• _ABOUT THIS TASK_: Given the listing that follows, report all lines in which the string "option" occurs.

• _SOURCE INFORMATION_:
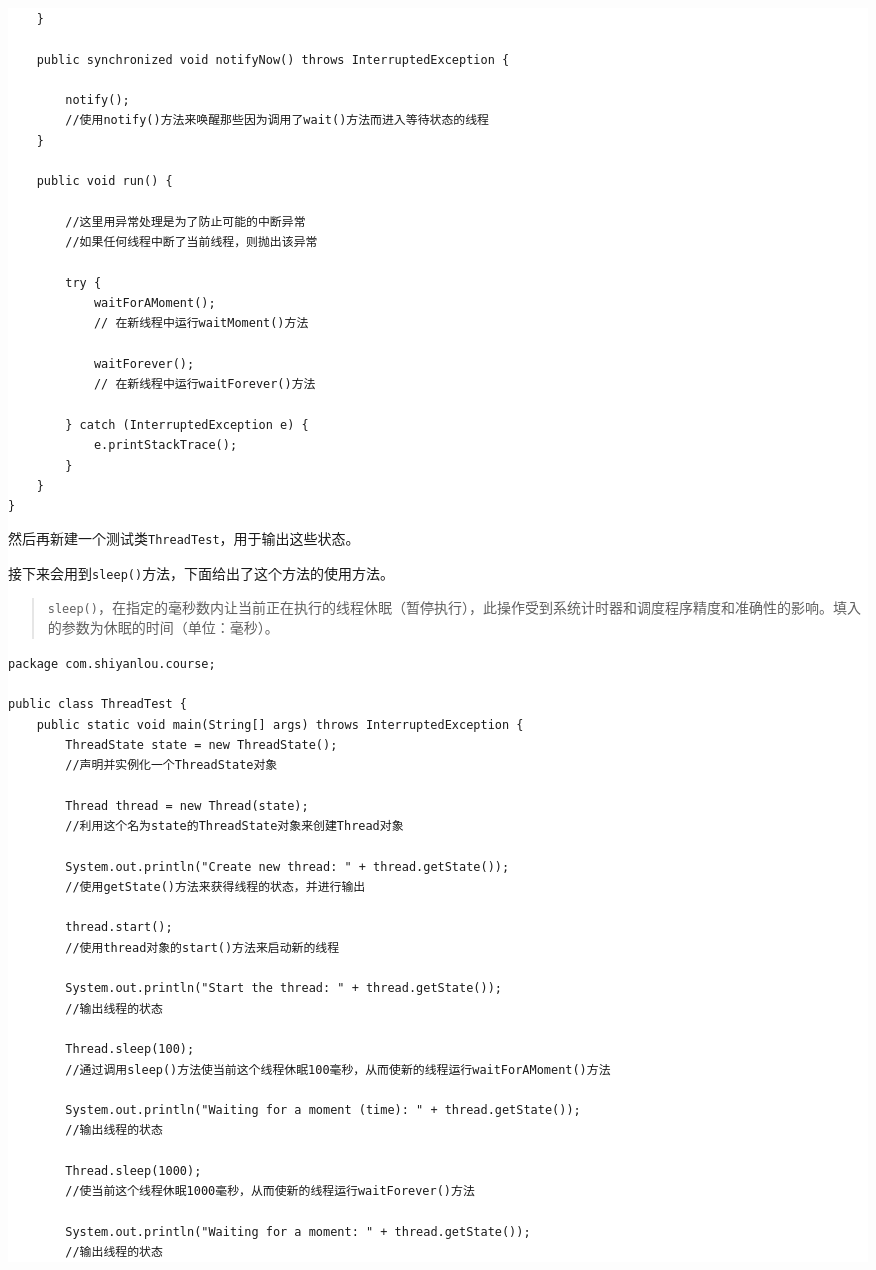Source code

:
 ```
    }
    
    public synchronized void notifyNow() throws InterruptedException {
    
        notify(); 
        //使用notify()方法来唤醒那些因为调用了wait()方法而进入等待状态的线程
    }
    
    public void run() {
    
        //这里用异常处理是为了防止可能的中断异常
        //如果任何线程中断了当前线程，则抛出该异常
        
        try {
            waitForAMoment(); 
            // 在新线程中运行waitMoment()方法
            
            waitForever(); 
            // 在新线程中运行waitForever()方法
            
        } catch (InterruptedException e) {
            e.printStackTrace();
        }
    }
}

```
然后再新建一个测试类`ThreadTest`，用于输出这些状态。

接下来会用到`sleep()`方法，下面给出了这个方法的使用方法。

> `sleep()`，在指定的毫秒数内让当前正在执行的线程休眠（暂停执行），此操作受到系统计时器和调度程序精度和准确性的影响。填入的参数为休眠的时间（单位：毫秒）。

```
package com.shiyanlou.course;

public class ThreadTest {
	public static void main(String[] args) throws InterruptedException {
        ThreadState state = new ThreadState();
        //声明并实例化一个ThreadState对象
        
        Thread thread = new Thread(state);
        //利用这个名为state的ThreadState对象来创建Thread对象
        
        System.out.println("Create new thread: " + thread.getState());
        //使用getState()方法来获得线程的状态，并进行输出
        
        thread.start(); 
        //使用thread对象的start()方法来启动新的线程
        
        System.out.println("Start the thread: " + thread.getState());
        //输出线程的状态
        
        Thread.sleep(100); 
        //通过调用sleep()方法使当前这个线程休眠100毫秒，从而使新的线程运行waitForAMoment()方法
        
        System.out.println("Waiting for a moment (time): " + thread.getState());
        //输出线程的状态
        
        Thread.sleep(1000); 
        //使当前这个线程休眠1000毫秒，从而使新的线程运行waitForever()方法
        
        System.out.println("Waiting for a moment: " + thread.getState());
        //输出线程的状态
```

...

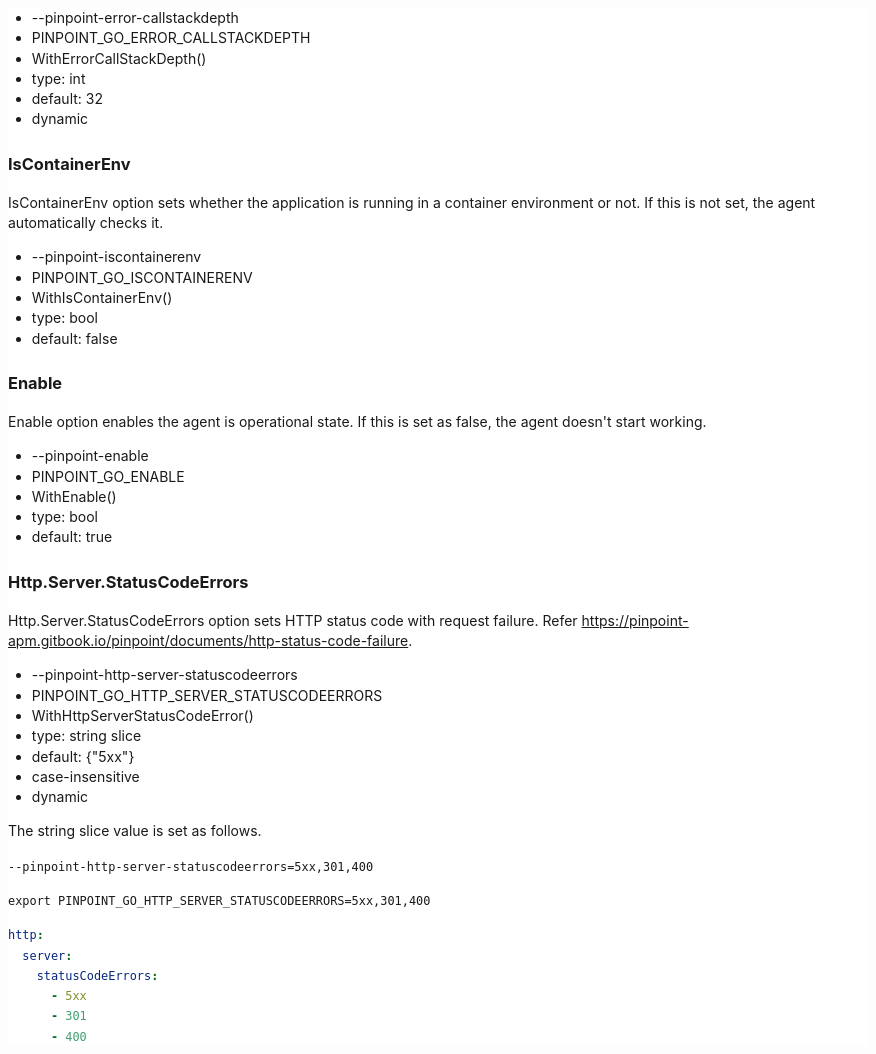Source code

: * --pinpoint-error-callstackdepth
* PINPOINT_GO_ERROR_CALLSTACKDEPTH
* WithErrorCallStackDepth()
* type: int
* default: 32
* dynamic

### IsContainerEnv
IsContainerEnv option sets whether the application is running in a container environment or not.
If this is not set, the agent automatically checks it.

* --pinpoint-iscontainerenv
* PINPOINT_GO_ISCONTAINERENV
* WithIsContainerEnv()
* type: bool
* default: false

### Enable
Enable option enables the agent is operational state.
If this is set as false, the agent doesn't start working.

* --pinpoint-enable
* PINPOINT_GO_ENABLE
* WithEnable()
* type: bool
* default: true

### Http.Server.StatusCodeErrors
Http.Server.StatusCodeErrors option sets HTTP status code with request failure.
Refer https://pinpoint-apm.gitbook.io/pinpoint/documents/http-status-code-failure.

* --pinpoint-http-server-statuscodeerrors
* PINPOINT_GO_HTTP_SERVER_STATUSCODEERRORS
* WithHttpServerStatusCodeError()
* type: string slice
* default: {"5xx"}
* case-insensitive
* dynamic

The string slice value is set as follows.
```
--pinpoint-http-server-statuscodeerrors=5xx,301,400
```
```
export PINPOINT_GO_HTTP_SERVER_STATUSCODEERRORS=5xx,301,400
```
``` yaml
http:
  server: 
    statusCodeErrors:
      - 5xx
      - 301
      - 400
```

...

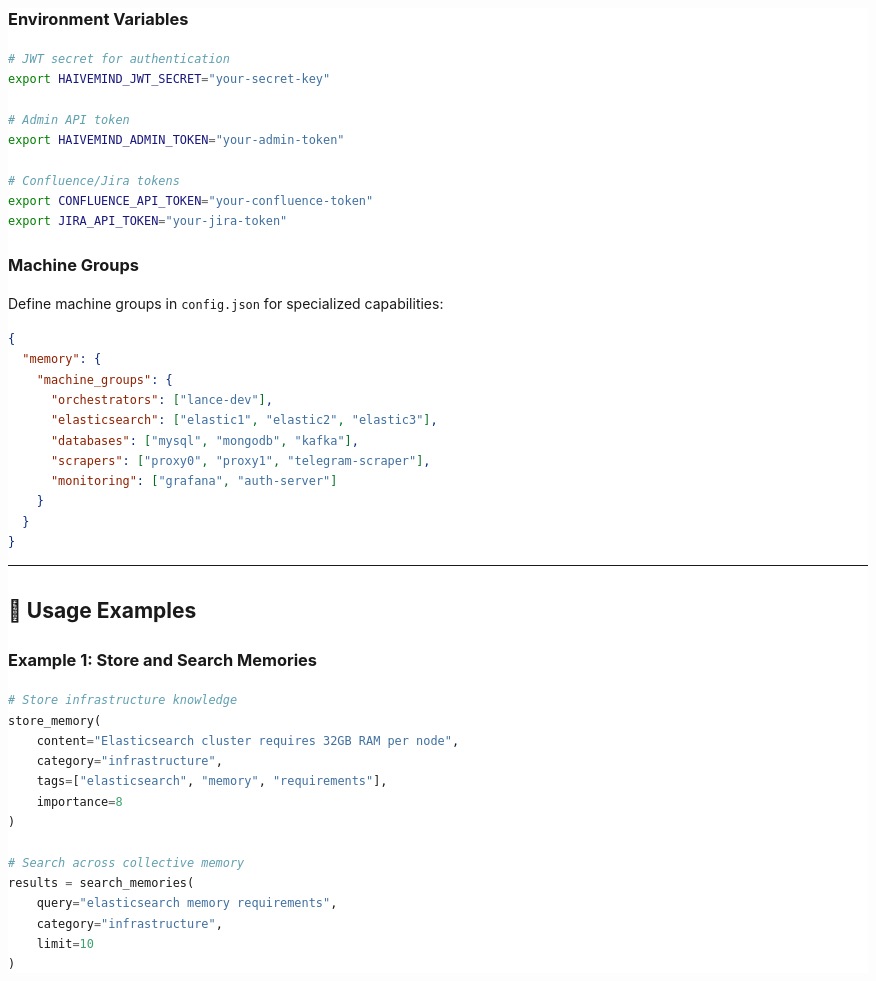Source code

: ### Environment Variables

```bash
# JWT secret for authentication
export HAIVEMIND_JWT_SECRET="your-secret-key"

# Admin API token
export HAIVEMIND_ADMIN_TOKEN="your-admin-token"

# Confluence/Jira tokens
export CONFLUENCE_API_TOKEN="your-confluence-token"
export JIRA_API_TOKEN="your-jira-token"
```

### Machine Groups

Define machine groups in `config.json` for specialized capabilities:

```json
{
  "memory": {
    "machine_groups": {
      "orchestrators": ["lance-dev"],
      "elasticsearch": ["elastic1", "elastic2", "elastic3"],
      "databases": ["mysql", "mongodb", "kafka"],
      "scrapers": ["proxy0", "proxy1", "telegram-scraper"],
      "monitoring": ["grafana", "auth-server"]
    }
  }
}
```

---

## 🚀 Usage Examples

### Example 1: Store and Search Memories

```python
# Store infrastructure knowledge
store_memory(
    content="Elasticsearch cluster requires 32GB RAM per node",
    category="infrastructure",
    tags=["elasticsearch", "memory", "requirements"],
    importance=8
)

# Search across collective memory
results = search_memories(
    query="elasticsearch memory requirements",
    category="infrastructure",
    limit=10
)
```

• _OUTPUT OF THE TASK_:
IsContainerEnv option sets whether the application is running in a container environment or not.
Enable option enables the agent is operational state.
Http.Server.StatusCodeErrors option sets HTTP status code with request failure.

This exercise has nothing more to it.